Se houver subordinação, pagamento e habitualidade, o voluntário pode ser considerado empregado de fato, com direito a registro em carteira e benefícios. Por isso, as organizações devem deixar claro se há caráter exclusivamente voluntário ou não.
Um exemplo prático é a pesquisa ambiental financiada por uma ONG que contrata moradores locais para coletar amostras. Se eles cumprirem jornadas fixas e receberem remuneração, há fortes indícios de vínculo empregatício, mesmo com a nomenclatura de “voluntário”.

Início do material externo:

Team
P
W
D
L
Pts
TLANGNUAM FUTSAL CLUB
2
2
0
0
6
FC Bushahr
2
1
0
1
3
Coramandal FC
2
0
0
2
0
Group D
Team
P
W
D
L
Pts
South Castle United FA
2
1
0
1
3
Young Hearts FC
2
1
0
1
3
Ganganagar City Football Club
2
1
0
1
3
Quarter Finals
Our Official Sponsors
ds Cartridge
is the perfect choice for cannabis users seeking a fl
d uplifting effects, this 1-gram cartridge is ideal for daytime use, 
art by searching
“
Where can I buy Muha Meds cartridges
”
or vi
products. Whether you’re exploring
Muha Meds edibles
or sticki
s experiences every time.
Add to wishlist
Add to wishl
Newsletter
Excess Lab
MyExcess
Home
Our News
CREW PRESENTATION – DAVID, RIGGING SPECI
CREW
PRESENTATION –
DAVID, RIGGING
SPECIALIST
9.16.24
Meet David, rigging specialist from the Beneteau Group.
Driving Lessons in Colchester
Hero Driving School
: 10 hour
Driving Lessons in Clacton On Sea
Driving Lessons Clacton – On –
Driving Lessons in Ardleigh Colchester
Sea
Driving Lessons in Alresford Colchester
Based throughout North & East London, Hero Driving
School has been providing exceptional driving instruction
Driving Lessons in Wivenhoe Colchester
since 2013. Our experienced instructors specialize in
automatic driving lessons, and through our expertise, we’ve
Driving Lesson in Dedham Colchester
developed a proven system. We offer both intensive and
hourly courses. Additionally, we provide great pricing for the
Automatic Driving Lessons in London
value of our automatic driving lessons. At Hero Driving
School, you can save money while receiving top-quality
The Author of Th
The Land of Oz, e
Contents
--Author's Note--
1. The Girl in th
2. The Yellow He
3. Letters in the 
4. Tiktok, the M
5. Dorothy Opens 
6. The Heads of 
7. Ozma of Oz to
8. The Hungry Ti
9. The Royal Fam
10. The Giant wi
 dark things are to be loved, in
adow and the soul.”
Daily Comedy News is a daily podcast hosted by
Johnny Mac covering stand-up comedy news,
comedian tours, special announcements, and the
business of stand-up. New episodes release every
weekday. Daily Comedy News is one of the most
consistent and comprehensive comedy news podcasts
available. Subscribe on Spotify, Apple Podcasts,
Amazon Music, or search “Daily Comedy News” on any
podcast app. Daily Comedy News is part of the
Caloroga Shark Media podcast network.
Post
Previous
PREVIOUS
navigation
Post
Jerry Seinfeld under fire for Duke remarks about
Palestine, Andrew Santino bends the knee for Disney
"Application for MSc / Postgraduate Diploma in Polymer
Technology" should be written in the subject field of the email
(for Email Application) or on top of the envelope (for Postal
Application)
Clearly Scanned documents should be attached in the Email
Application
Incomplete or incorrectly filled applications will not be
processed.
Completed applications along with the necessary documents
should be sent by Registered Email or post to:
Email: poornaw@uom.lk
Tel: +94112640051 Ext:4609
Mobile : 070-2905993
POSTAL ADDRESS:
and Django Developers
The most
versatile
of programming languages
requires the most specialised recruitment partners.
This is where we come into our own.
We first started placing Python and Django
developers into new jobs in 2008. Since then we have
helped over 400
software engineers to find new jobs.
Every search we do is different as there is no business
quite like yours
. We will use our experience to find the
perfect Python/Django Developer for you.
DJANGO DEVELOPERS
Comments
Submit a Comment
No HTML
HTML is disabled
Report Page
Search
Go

A Lei do Voluntariado (Lei nº 9.608/98) permite a prestação de serviço não remunerado, mas exige formalização de termo de adesão e a ausência de qualquer contraprestação financeira. Qualquer desvio dessa lei pode resultar em ações trabalhistas.
Se você coordena ou participa de um projeto de ciência cidadã, consultar um advogado garante a adequação legal e evita surpresas. Trabalhar pelo bem comum é nobre, mas deve respeitar as normas para proteger todos os envolvidos.